Health Department representatives explained the procedures Lefkowitz needed to follow during the first, and before the second, as well as the current, ceremonies.
In a letter dated Aug. 27 and obtained by The Journal News on Monday through the Freedom of Information Law, Thomas Micelli, the county’s director of environmental health, outlined seven steps for organizers to follow.
The letter reiterated the organizers’ “intended plans for the approximately 11,000 chickens that will be delivered” between Monday and Friday, and again between Sept. 27 and Sept. 29.
The steps included providing a trash bin to be replaced as it filled up; sawdust to make the cleanup of feces and liquids easier; disposable tarps to avoid the need for excessive cleaning; platforms so chickens in bottom cages don’t drown if it rains heavily; 30-inch-high wire fences for a secondary enclosure to help avoid chicken escapes; and daily cleanup.

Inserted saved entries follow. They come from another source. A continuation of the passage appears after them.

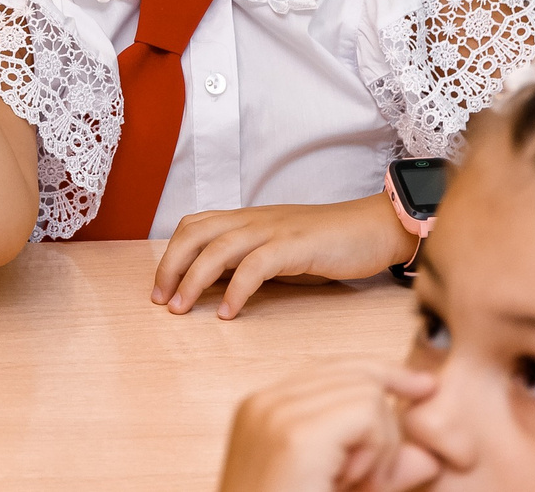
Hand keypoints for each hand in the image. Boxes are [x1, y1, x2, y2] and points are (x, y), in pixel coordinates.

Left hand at [155, 191, 415, 318]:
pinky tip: (229, 314)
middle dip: (171, 266)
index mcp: (247, 219)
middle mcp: (254, 219)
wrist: (375, 228)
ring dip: (194, 280)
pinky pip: (256, 265)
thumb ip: (248, 262)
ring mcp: (274, 230)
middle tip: (161, 301)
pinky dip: (237, 290)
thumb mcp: (279, 251)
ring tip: (181, 309)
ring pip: (218, 249)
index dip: (171, 255)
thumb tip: (215, 286)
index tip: (160, 289)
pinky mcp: (295, 246)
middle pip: (195, 233)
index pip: (194, 226)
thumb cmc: (328, 244)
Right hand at [218, 365, 440, 491]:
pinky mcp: (297, 435)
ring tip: (354, 485)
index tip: (424, 387)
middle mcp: (265, 403)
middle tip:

The letter also says that tarps should be disposed of and fecal matter and other material should not be allowed to enter the unprotected ground surface and storm sewers.
The Kapparot ceremony was first mentioned in Jewish writings as early as 800 A.D.
The controversy over the ritual also is old. As early as the 1400s, Jewish authorities opposed the ceremony, maintaining that it was a pagan rite that had mistakenly made its way into Jewish custom.
The county sanitary code does not prohibit a large number of chickens from being kept in a residential area.
No permit is needed to keep chickens, according to the county.